Tamás Vörös
Sophos,
Rich Harang
Duo,
Josh Saxe
Sophos,
and
Konstantin Berlin
Sophos
Bad neighborhoods – learning malicious infrastructure at internet scale (pdf)
Most modern malware like Remote Administration Tools, ransomware, coin miners and espionage tools require communication with the internet, as they need to accept commands, transmit payloads, or exfiltrate sensitive information. Identifying such malicious communication potentially requires firewalls to decrypt encrypted traffic, make expensive queries to cloud infrastructure, or otherwise perform resource intensive computations, making such data collection impractical for all passing traffic.

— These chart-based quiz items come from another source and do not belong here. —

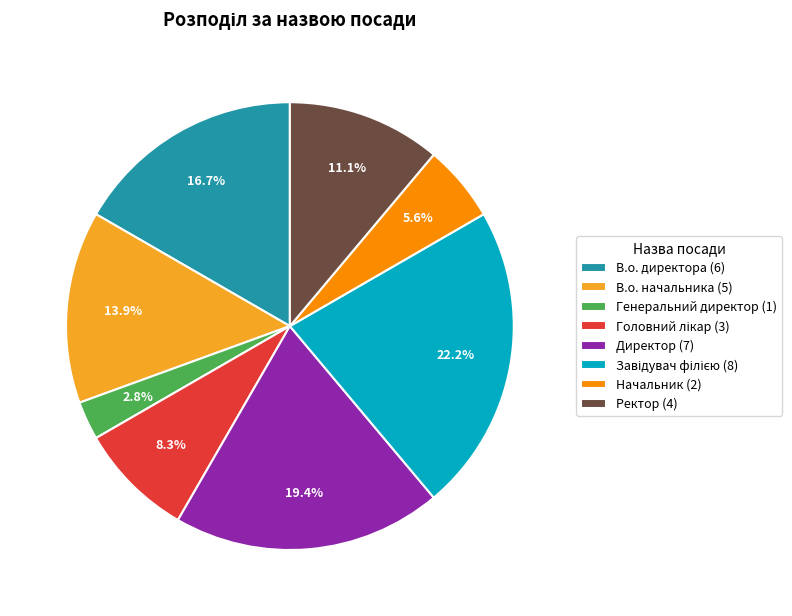

The Генеральний директор slice represents 3% of the pie. True or false?

True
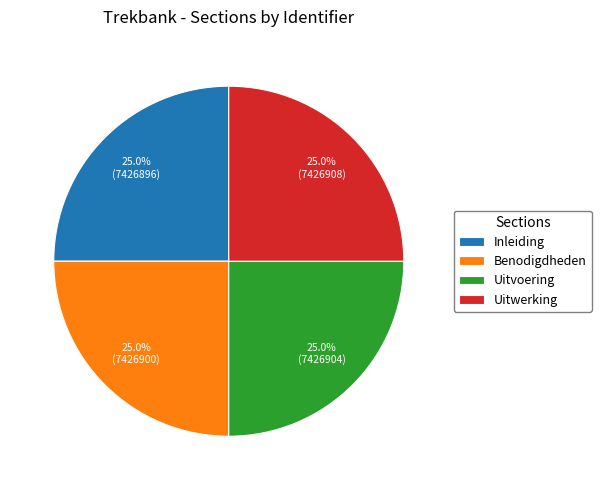

True or false: Inleiding accounts for 36% of the total.

False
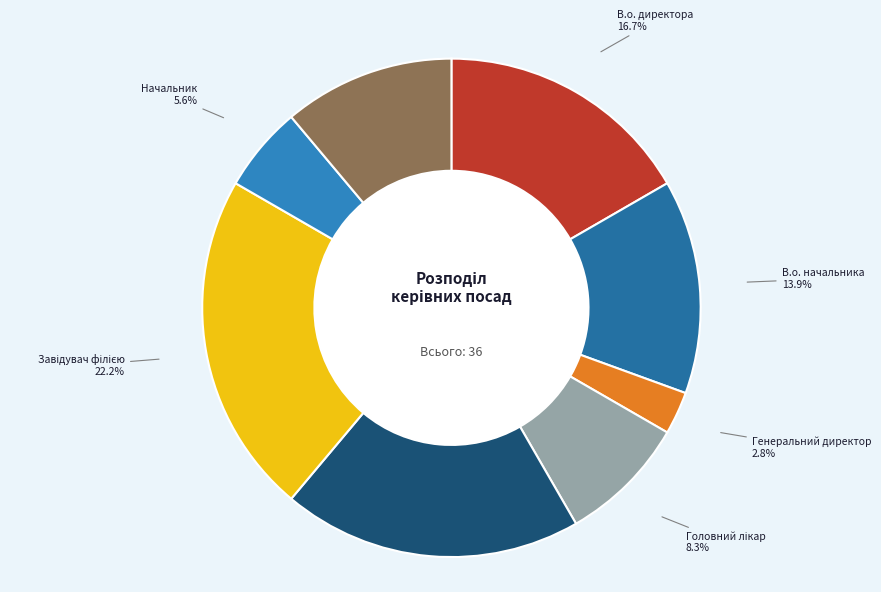

How many segments does this pie chart have?

8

IP allow/block lists can potentially be used as a computational cheap pre-filter for these expensive operations but cannot be applied to unlisted IPs. Here we demonstrate that we can effectively expand upon the coverage of an allow or blocklist by building a machine learning (ML) model that is able to accurately predict if a previously unseen IP address is likely to be involved in known malicious behavior. While predicting malicious traffic based only on the IP address is difficult, we greatly improve on existing baseline with two different deep learning architectures and additionally utilizing pretraining. We test our approaches on two distinct datasets and show that combining our deep learning architectures and pretraining improves the area under the curve from .89 and .992 to .93 and .995 respectively. Our results show the viability of building an ML model as a replacement or augmentation to traditional allow and blocklists, and importantly should generalize to IPv6 data, where maintaining such lists manually might become intractable.